1988年
——この対談の初めで、手塚さんは戦争が終わった時のことを、マンガのルネサンスといっていましたけれど、そのマンガのルネサンスということを、本当に身体と頭で実際に感じたんだと思いますが、なぜそういうふうに感じたのでしょうかね。
あのね。日本の現代マンガの発祥、楽天、一平のころから、すでに軍閥というものは台頭してましたから、なんらかのかたちでマンガとかその他のマスメディアに、つまり、ある方面の統制・規制といったことがあったことは否めないと思うんですね。

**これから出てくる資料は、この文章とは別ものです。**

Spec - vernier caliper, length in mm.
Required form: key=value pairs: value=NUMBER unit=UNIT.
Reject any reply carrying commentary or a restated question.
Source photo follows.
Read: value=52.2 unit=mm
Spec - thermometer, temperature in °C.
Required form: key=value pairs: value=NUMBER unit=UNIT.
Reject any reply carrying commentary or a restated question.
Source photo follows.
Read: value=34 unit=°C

戦後、初めてその規制がすべて百パーセント解かれた時代があったのです。これは本当に見事なほど解かれたんです。
現在はどうかというと、別の方面からの規制がずいぶんありまして、やはり描いたらいけないものが、どちらかというとぼくのイメージでは戦争前と同じくらいある時代になっているんです。

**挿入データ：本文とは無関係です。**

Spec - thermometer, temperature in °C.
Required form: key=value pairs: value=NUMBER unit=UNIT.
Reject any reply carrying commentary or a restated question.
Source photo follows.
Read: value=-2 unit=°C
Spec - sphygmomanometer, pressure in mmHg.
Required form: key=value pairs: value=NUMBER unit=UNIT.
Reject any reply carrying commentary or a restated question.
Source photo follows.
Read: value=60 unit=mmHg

現在は描いてもよいものは徹底的に描いてもいいが、描いてはいけないものは歴然としてあります。それははっきりしてしまって、前の時みたいに、不安で何を描いたらどうなるというようなことはないんだけれど、絶対に不可侵なタブーが、あまりにも多いということでは、戦争前と今とで、そう変わらないんです。
ただ、戦後すぐにはそれすらも全部解除されてしまった。一種の純粋なマンガの時代みたいなものがあったんです。純粋なマスメディアの時代というか、どういったらいいか……。とにかく、一切合切自由というそういう時代があったんです。極端にいえば、「天皇陛下」のマンガも描いてよかったんです。

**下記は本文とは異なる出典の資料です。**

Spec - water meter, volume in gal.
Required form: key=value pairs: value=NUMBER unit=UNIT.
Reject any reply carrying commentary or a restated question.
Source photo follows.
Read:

「天皇陛下」もいい、「天皇陛下」だけでなくて、戦争責任みたいなことにふれてもかまわなかったし、マッカーサーの悪口も描けたんです。
それまで政治家の悪口のマンガはしばらくなかったわけだけれども、右から左まで全部悪口描いてもよかったんですからね。
ただひとつ、これはGHQのお達しで時代ものはいけなかったんです。時代ものでも刀を抜かなければよかったんですが。でも、それもすぐ解除になりましたがね。
(中略)
そのころの大人マンガも、子どもマンガもおもしろくないことはまちがいないんだけれども、なにしろそこぬけに明るかったですね。それはもう戦争が終わって自由になったということで、無意識にでちゃうんでしょうね。暗いものはひとつもなかったですよ。ニヒリスティックな思想をもった人のものでも、全体的に明るかったように思います。
しかも、何かそこで新しいことをやってやろうという気がまえが見えましたね。それでぼくはルネサンスといったのですよ。何か新しい時代がマンガにもきたと思いました。それまでのあまりにもマンガが停滞していた戦中の雰囲気とは、百八十度違ったような、バラ色の未来がそこには見えていたんです。